**WHAT TO WORK ON**
Each line that holds the string "unserer" counts once. Say how many such lines the entries have, giving the number only.

**DATA SHOWN**
========================================================================
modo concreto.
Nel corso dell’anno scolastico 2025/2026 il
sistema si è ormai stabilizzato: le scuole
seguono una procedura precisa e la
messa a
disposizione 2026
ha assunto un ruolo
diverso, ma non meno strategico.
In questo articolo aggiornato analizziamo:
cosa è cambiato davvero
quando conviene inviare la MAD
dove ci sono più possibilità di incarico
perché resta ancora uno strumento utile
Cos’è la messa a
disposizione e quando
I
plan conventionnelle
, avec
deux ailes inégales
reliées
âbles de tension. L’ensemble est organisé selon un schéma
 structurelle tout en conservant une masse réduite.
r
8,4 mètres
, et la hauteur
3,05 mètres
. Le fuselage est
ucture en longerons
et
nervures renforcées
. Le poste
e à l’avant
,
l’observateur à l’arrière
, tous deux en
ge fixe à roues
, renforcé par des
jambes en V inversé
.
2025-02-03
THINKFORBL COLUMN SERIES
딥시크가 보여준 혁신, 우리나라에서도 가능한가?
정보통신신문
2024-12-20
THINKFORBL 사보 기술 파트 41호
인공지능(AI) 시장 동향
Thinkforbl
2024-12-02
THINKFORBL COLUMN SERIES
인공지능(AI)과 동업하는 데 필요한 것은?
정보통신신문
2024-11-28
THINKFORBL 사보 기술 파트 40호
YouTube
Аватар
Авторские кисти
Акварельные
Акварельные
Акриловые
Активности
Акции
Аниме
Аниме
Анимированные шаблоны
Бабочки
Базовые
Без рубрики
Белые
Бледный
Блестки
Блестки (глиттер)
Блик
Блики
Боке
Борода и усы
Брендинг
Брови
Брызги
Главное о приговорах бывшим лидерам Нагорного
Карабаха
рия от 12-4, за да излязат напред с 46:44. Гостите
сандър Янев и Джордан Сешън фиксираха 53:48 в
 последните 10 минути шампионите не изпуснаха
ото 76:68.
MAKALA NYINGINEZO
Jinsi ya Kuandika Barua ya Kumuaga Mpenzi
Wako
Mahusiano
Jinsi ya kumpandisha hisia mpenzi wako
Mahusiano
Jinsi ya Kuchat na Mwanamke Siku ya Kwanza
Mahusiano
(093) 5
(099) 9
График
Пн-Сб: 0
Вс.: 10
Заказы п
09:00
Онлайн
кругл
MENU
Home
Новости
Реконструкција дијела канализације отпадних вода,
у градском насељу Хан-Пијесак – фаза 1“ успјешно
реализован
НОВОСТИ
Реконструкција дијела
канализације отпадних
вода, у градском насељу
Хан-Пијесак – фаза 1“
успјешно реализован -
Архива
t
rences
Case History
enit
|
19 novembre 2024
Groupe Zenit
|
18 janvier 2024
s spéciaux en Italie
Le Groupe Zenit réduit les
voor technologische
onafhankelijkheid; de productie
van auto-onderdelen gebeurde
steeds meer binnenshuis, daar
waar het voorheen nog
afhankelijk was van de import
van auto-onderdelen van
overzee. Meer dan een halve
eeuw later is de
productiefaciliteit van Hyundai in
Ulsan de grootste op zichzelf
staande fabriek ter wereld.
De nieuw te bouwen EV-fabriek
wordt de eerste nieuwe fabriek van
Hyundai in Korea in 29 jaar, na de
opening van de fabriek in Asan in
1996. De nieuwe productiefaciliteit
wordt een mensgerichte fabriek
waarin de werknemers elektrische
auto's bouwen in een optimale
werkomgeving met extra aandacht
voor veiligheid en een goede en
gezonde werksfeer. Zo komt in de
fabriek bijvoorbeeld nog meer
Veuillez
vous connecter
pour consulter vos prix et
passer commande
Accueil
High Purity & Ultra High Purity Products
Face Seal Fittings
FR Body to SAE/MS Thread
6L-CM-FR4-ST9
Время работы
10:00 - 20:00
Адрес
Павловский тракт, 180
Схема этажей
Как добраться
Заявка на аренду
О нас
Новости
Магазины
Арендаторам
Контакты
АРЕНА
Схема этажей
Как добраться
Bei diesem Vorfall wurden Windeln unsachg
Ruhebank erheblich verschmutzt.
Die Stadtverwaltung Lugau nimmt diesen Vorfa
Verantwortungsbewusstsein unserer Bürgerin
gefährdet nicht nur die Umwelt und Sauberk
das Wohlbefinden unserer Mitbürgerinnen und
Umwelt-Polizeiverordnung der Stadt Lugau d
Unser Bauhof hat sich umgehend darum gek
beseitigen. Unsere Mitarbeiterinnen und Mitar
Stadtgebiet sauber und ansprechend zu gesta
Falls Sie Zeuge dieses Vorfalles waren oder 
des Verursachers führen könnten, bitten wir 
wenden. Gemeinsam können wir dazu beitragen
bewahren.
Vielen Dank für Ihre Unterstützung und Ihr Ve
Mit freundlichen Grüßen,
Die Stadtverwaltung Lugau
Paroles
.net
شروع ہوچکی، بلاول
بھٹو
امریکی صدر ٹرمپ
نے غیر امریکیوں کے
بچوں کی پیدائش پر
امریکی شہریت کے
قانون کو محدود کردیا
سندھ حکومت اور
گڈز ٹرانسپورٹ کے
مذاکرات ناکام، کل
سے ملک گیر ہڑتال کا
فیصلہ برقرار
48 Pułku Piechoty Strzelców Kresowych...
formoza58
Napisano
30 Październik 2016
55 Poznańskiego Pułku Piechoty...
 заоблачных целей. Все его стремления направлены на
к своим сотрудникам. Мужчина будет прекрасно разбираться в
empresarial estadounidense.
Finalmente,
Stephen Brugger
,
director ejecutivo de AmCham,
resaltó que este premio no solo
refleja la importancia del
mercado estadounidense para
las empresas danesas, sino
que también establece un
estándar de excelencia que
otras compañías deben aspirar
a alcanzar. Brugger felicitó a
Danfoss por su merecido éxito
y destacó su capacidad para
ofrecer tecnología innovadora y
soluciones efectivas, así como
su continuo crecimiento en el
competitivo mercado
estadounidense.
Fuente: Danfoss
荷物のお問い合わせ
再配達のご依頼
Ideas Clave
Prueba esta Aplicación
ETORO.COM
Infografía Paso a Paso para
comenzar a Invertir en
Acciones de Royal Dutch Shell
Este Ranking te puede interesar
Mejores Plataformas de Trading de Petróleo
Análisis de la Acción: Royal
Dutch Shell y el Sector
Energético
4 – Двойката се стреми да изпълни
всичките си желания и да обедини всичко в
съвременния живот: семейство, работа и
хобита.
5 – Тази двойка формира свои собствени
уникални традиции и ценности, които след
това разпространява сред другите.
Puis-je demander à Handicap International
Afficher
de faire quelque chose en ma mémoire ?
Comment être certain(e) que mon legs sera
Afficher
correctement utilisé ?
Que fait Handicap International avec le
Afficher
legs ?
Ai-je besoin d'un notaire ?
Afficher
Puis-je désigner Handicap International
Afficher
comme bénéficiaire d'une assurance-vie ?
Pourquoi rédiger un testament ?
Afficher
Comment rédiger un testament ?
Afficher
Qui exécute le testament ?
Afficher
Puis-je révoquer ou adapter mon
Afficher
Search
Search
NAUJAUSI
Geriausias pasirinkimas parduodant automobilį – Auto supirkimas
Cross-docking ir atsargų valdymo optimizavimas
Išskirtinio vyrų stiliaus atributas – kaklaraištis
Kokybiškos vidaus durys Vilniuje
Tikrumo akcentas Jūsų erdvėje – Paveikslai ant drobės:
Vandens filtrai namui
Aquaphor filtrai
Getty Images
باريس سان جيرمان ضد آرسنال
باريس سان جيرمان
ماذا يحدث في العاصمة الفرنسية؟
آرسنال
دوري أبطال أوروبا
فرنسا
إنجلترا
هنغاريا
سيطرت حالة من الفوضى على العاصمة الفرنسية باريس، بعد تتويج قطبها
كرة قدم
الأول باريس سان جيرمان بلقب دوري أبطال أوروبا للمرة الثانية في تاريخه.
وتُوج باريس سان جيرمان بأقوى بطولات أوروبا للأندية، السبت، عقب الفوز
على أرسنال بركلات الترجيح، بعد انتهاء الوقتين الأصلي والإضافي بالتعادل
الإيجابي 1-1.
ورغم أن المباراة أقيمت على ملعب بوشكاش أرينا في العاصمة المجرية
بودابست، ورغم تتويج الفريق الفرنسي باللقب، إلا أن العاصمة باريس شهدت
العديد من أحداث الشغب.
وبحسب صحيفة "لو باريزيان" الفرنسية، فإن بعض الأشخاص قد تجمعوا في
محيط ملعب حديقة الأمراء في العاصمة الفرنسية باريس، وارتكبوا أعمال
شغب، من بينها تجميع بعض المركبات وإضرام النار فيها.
========================================================================
**RESULT**
2